The Spirit of the Navy

 

IT
occurs to me that the reputation to which your Chairman alludes was achieved not by doing anything in particular, but by writing stories — telling tales if you like — about things which other men have done. They say in the Navy, I believe, that a man is often influenced throughout the whole of has career by the events of his first commission. The circumstances of my early training happened to throw me among disciplined men of action — men who belonged to one or other of the Indian Services — men who were therefore accustomed to act under orders, and to live under authority, as the good of their Service required.

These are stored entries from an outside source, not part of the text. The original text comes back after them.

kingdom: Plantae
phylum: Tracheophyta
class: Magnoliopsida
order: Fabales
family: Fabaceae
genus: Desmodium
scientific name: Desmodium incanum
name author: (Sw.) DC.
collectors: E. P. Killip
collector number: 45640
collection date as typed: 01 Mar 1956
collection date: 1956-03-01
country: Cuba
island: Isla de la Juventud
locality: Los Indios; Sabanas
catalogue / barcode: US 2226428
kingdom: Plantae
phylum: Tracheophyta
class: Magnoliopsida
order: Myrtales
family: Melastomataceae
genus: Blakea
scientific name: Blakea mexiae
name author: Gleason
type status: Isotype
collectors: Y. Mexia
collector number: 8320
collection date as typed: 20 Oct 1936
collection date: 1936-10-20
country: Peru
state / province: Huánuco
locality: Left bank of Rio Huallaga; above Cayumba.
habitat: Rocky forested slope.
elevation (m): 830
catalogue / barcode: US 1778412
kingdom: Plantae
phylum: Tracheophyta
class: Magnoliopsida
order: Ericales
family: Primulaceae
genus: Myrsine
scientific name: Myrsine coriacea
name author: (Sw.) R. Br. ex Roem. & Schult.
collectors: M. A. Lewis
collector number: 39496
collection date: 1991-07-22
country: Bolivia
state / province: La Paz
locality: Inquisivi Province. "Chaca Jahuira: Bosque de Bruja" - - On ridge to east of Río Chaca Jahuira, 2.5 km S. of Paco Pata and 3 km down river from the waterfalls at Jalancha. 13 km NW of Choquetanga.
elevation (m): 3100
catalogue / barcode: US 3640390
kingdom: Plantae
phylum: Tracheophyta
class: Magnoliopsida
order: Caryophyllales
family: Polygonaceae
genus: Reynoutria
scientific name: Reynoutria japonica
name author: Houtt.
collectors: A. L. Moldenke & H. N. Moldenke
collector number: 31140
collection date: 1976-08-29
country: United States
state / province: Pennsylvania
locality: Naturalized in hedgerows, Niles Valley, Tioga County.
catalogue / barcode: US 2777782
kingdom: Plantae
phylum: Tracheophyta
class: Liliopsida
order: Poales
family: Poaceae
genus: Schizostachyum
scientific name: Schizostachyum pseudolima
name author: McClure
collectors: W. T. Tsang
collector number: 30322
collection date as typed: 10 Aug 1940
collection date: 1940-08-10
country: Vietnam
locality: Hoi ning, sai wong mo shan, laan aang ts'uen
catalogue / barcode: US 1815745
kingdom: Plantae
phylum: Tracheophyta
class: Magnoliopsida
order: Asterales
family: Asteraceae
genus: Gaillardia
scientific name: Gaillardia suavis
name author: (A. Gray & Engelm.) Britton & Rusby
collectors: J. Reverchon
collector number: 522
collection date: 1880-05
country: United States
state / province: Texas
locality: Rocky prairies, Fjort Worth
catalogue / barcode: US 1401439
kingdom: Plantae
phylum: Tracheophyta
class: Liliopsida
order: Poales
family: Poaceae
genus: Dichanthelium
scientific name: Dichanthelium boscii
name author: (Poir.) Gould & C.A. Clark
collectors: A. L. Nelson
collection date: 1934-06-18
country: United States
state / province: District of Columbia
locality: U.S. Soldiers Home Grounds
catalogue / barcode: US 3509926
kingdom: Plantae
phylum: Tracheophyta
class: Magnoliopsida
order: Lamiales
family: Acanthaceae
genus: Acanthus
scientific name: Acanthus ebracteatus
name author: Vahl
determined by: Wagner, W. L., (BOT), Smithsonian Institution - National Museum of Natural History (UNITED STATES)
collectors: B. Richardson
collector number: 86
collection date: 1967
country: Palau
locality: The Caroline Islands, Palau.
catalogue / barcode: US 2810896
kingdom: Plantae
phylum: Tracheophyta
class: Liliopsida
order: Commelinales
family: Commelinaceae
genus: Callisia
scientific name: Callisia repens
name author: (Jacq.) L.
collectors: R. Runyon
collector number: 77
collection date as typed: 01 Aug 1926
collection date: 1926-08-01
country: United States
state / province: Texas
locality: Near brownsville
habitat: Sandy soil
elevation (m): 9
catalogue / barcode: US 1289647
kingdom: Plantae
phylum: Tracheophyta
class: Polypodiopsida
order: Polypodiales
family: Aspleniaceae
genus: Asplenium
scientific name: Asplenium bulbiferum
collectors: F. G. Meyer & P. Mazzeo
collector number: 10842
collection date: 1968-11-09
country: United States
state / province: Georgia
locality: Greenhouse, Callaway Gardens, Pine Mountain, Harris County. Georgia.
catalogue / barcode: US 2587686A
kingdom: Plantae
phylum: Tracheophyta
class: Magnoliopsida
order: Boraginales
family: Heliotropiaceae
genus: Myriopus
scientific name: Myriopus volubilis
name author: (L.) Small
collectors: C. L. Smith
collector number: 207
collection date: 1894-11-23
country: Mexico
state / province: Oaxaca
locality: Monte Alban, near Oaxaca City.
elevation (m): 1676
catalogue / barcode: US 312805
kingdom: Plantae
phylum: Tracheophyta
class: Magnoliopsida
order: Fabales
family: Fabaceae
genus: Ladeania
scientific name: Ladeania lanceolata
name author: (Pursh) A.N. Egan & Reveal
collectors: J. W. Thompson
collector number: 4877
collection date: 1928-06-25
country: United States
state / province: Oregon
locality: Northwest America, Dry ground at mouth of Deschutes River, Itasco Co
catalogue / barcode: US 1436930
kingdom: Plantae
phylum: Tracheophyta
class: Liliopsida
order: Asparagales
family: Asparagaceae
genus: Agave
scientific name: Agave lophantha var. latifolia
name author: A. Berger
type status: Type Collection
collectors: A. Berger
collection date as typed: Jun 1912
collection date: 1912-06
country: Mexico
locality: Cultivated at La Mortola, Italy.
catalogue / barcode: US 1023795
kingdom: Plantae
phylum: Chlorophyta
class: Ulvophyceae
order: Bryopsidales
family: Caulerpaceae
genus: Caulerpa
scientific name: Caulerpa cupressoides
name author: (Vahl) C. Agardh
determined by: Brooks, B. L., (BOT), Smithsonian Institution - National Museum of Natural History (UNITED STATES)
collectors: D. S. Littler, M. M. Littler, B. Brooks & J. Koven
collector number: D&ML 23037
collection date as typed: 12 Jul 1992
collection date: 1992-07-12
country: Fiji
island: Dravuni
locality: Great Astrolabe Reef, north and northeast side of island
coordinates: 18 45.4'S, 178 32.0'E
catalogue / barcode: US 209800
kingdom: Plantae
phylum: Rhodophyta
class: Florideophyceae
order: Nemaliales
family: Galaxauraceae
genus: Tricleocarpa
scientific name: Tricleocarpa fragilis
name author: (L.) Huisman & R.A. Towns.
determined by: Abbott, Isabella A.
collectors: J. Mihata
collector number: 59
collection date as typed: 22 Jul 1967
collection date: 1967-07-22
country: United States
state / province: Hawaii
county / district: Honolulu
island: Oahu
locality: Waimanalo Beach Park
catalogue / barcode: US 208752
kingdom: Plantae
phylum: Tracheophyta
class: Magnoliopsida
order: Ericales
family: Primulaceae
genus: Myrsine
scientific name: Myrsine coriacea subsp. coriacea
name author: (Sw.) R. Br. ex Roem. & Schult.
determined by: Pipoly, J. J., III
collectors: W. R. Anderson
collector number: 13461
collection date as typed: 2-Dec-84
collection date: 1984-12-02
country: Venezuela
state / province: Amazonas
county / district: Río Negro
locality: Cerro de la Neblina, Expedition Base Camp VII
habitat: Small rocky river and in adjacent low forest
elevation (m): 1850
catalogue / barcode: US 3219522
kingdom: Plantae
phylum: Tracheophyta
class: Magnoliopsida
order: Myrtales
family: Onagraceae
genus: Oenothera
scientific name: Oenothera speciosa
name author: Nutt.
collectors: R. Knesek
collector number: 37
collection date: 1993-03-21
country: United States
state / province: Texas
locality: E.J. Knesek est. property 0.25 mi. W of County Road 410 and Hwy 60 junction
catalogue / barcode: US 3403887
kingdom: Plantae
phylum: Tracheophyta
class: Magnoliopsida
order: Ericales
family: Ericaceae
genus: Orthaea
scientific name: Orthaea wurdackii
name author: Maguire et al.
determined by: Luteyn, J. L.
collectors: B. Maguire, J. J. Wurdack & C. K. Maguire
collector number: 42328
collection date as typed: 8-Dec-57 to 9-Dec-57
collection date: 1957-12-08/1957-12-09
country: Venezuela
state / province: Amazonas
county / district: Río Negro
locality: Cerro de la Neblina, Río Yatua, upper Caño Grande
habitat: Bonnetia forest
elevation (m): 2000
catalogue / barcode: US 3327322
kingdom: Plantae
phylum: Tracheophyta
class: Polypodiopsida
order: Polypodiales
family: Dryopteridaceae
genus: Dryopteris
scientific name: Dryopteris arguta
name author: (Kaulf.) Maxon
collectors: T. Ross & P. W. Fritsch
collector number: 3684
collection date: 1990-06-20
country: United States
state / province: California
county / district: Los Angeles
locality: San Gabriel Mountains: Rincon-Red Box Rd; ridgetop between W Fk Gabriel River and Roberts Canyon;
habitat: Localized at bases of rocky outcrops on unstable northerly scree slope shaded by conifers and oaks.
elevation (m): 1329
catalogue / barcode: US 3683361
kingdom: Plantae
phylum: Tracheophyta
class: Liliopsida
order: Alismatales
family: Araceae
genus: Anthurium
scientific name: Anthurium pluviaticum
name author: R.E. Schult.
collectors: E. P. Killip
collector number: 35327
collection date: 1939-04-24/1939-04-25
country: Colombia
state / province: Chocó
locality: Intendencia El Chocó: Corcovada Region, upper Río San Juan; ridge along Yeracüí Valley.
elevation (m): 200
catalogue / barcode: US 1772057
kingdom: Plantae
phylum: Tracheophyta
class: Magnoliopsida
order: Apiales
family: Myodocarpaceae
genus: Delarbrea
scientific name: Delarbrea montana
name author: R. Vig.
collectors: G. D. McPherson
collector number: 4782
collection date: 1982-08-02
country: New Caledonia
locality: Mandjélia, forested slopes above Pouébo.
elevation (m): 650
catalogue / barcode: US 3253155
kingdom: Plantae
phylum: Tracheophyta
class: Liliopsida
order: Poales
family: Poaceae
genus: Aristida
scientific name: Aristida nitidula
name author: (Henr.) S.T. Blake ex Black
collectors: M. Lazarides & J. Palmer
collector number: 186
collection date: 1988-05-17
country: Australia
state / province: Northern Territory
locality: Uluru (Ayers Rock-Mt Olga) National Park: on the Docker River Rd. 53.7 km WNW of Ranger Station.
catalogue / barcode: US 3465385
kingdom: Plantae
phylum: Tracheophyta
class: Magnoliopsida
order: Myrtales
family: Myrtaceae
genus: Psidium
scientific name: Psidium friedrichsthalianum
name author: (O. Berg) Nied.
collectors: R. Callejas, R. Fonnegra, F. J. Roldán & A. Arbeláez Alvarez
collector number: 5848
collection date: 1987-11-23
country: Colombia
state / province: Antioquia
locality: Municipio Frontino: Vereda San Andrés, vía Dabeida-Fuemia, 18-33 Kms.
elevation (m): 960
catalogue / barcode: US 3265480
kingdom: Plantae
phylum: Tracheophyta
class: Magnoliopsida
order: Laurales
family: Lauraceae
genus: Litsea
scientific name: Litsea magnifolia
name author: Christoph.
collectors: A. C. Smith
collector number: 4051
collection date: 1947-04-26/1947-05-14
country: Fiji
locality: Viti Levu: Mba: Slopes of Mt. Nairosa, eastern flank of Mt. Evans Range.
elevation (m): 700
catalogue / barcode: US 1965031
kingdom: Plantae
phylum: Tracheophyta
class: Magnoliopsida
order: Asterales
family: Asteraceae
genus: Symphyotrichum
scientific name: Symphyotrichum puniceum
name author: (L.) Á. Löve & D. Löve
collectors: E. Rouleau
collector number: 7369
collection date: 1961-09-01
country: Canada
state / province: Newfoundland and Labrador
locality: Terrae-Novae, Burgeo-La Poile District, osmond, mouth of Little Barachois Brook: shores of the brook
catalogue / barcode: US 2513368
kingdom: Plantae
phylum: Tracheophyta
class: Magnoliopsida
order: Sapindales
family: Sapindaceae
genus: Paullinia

My business being to write, I wrote about them and their lives. I did not realise, then, what I realised later, that the men who belong to the Services — disciplined men of action, living under authority — constitute a very small portion of our world, and do not attract much of its attention or its interest. I did not realise then that where men of all ranks work together for aims and objects which are not for their own personal advantage, there arises among them a spirit, a tradition, and an unwritten law, which it is not very easy for the world at large to understand, or to sympathise with.